# PS4 Software Update 4.5



## LeadFarmer (Feb 23, 2011)

Some of the new features of the imminent update..


1) Now supports external hard drive but must be..

Between 250GB - 8TB
USB compatible
Connected to PS4 directly (not through a USB hub)
Will play games installed directly on the ext HD


2) Make your own custom wallpapers from in-game screen shots

3) Colour image theme

4) Quick Menu improvements when holding down the PS button

5) Enhanced Party features

6) Watch 3D Blu rays through PS VR (if you haven't got a 3D TV)


----------



## divitorobert (Mar 1, 2017)

nice Finally I'll be able to have more than 3 games installed at a time.﻿


----------



## Starbuck88 (Nov 12, 2013)

This update also gives PS4 Pro 'Boost Mode' whatever that's supposed to do.


----------



## John-R- (Feb 4, 2007)

Pah!
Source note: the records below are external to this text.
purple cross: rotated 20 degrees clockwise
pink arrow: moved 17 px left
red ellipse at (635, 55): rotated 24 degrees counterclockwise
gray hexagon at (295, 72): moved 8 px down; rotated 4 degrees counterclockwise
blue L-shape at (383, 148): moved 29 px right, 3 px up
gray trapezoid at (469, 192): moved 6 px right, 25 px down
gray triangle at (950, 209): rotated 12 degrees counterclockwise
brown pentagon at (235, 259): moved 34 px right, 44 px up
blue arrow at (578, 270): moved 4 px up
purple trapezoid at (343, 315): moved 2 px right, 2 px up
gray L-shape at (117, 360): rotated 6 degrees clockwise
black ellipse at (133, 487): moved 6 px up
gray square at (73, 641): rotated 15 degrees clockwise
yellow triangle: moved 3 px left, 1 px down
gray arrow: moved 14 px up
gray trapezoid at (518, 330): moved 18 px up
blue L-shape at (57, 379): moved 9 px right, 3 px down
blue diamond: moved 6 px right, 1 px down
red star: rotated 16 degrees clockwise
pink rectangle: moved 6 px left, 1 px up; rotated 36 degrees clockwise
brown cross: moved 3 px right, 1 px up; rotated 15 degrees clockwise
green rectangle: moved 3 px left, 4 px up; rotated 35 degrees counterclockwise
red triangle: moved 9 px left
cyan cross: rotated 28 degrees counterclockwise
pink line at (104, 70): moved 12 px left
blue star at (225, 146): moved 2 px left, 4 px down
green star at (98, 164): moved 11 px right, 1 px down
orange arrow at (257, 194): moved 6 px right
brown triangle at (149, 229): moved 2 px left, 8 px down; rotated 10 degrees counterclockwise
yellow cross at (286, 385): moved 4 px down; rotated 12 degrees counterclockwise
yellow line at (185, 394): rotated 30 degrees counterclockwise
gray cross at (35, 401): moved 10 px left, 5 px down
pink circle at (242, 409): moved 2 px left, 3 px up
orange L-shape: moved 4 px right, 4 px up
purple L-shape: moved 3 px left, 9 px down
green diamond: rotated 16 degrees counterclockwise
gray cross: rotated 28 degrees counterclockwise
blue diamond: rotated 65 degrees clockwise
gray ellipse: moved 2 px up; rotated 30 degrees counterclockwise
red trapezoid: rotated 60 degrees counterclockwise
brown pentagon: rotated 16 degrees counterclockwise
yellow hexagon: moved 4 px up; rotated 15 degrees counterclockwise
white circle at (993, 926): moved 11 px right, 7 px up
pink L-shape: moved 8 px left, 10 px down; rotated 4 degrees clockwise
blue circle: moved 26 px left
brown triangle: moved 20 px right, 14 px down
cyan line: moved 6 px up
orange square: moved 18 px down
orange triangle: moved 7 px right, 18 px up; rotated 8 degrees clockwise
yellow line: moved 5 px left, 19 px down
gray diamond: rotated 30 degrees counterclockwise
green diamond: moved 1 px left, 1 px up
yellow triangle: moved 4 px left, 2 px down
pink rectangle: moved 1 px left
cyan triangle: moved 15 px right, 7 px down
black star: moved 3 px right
Typical just after I upgraded to a 2tb internal :wall:

John


----------



## tmitch45 (Jul 29, 2006)

LeadFarmer said:


> Some of the new features of the imminent update..
> 
> 1) Now supports external hard drive but must be..
> 
> ...


Thanks for the heads up as I missed this. It will be great to be able to use an external HD now!!


----------



## 182_Blue (Oct 25, 2005)

Typical i just put the big external hard drive on the Xbox LOL.


----------



## Jordi17 (Aug 30, 2012)

https://www.reddit.com/r/PSW/

some good wallpapers there!


----------